Bref, on a l'impression que le casting entier découvre le comic et les personnages à travers leurs rôles. Je me souviens avoir lu à l'époque quelques rumeurs relatant les mauvais rapports entre un Tommy Lee Jones qui rabaissait constamment le caquet de Jim Carrey sur le tournage et sur la possible altercation entre le sanguin Val Kilmer et Joel Schumacher. Peut-être de l'intox, en tout cas Val Kilmer n'a pas rempilé par la suite malgré le cachet important qu'on lui proposait.


Il faut également revenir sur l'homosexualité de Schumacher qui pose comme seul problème de transparaître vulgairement dans le film jusqu'à insister lourdement sur les formes et les tétons des costumes de Batman et Robin (?). A posteriori, Schumacher avait peut-être pour seule ambition de faire de Batman et Robin des icônes gays, ce que ne viendra pas contredire le quatrième opus.


Certes, le film n'est pas dépourvu de qualités. La plus remarquable est d'avoir légèrement étoffé le personnage de Bruce Wayne jusqu'à le rendre un rien plus fidèle à celui du comic. Un Bruce Wayne hanté par la mort de ses parents et le traumatisme d'une chauve-souris géante fonçant sur lui. Qui plus est, sans que la règle d'or ne soit mentionnée une seule fois, Batman ne tue plus (et Double Face ne doit sa mort qu'à sa propre stupidité) contrairement à celui du diptyque burtonien qui ne s'embarrassait pas de détails. On trouvera dès lors la version de Schumacher bien plus respectueuse que celle de Burton. Et pourtant, même si Burton n'a gardé que quelques éléments de la mythologie originale, il aura su conservé l'essence-même du personnage, sa solitude intrinsèque, et sa tentation vengeresse qui était le propos principal du premier film.

☆ ☆ ☆ ☆ ☆

__DESCRIPTION DU PROBLÈME__.
Répondez aux questions suivantes à partir du passage ci-dessus.
(a) Quel acteur n'a pas rempilé par la suite malgré le cachet important qu'on lui proposait ?
(b) Quelle est la qualité la plus remarquable du film selon le passage ?
(c) À quoi Double Face doit-il sa mort ?

__Entrées extraites d'une collection__.
☆ ☆ ☆ ☆ ☆

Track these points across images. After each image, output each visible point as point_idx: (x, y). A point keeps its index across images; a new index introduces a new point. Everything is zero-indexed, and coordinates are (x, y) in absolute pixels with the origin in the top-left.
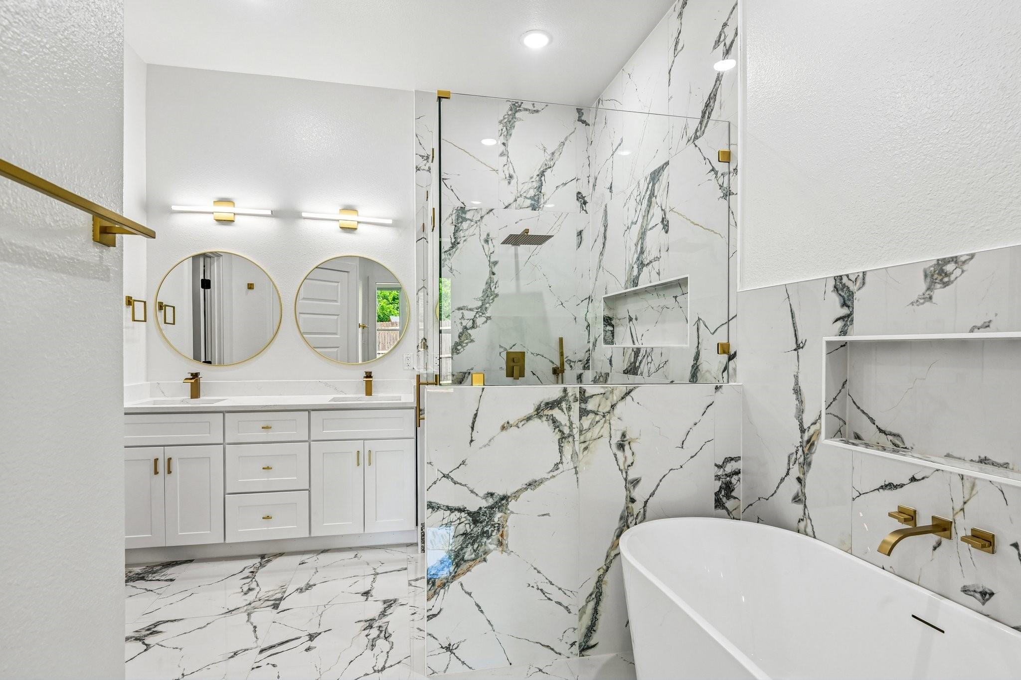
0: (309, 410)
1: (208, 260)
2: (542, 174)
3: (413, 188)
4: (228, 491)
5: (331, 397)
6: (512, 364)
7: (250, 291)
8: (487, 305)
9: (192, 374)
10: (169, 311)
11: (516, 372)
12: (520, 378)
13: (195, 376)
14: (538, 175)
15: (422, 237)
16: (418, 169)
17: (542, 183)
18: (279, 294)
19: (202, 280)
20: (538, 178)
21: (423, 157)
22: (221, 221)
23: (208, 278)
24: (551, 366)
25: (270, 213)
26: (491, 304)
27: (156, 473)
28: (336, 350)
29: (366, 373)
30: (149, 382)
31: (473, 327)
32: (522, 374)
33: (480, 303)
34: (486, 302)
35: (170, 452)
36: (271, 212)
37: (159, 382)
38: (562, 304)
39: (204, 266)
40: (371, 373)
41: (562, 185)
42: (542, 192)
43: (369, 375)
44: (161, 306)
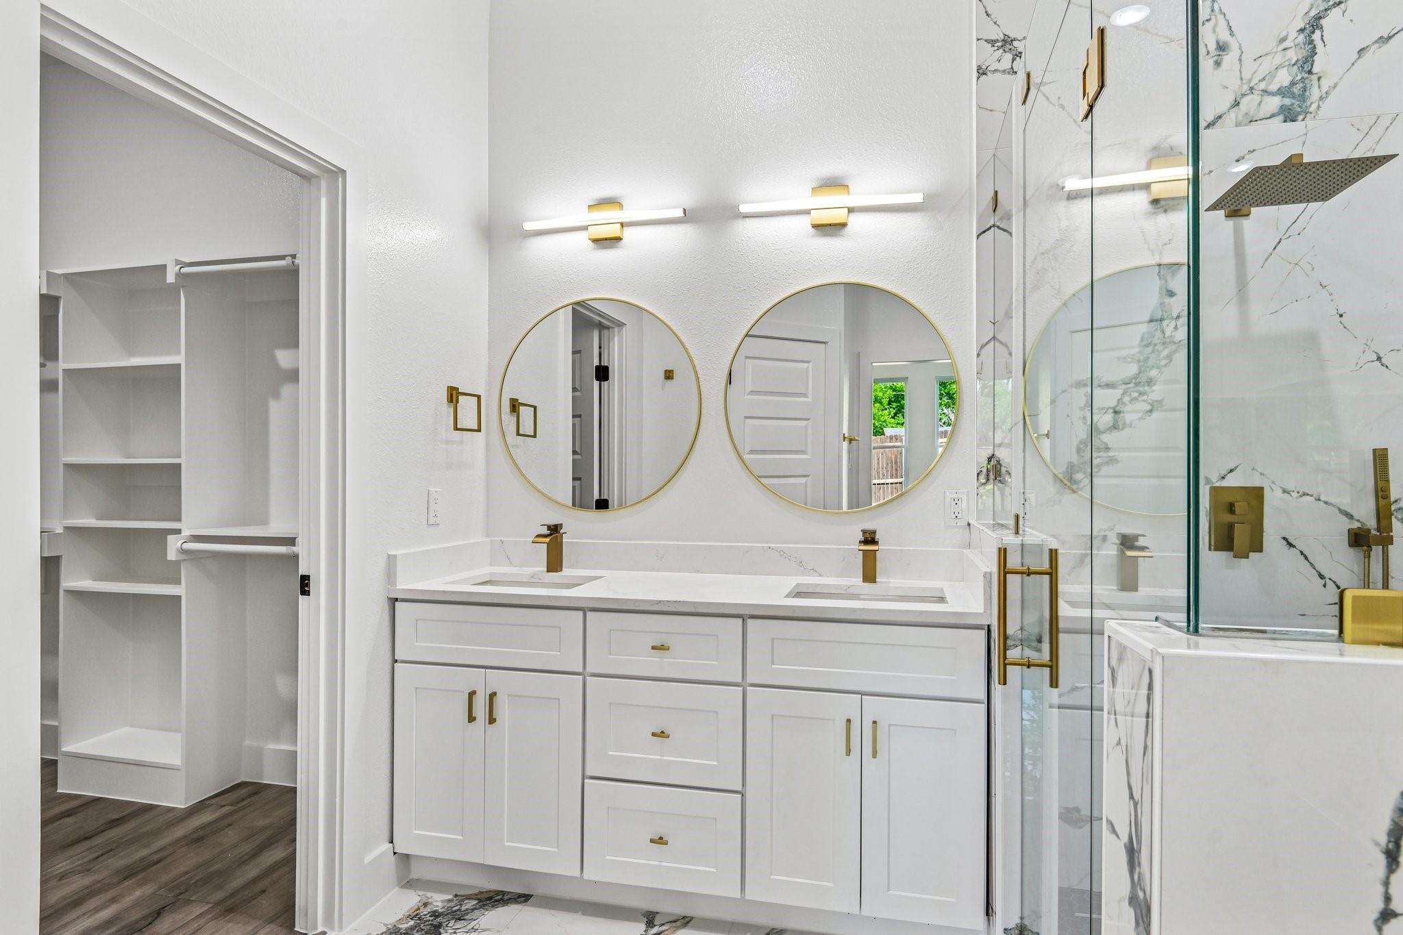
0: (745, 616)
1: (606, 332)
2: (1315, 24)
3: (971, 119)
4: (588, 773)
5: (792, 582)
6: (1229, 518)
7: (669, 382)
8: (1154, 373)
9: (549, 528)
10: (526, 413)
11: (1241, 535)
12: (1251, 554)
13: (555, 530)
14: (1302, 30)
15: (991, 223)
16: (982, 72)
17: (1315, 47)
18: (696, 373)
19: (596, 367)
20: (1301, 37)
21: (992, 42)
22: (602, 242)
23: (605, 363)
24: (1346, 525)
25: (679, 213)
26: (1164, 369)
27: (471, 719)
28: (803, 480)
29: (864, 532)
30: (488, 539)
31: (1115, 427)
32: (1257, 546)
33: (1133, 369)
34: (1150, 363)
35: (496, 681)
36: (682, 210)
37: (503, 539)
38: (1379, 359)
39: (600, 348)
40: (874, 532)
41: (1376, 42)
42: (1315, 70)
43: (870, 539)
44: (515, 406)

☆ ☆ ☆ ☆ ☆

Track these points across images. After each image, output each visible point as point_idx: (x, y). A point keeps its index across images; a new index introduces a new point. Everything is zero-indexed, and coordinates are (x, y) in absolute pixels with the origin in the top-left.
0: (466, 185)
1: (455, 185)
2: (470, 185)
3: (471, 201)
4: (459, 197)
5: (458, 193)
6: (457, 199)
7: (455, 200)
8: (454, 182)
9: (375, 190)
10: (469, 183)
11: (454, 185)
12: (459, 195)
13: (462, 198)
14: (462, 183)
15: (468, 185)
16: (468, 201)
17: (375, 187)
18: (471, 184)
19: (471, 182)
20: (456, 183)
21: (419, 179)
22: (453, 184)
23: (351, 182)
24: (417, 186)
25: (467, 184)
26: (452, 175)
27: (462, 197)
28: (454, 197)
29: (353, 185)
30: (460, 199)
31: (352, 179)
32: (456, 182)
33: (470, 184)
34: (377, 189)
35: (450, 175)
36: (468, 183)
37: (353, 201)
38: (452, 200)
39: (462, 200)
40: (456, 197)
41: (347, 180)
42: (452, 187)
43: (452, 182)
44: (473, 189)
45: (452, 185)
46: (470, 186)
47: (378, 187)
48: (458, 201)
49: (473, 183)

☆ ☆ ☆ ☆ ☆

__ZONE DE RÉPONSE__.
(a) Val Kilmer.
(b) Avoir légèrement étoffé le personnage de Bruce Wayne jusqu'à le rendre un rien plus fidèle à celui du comic.
(c) À sa propre stupidité.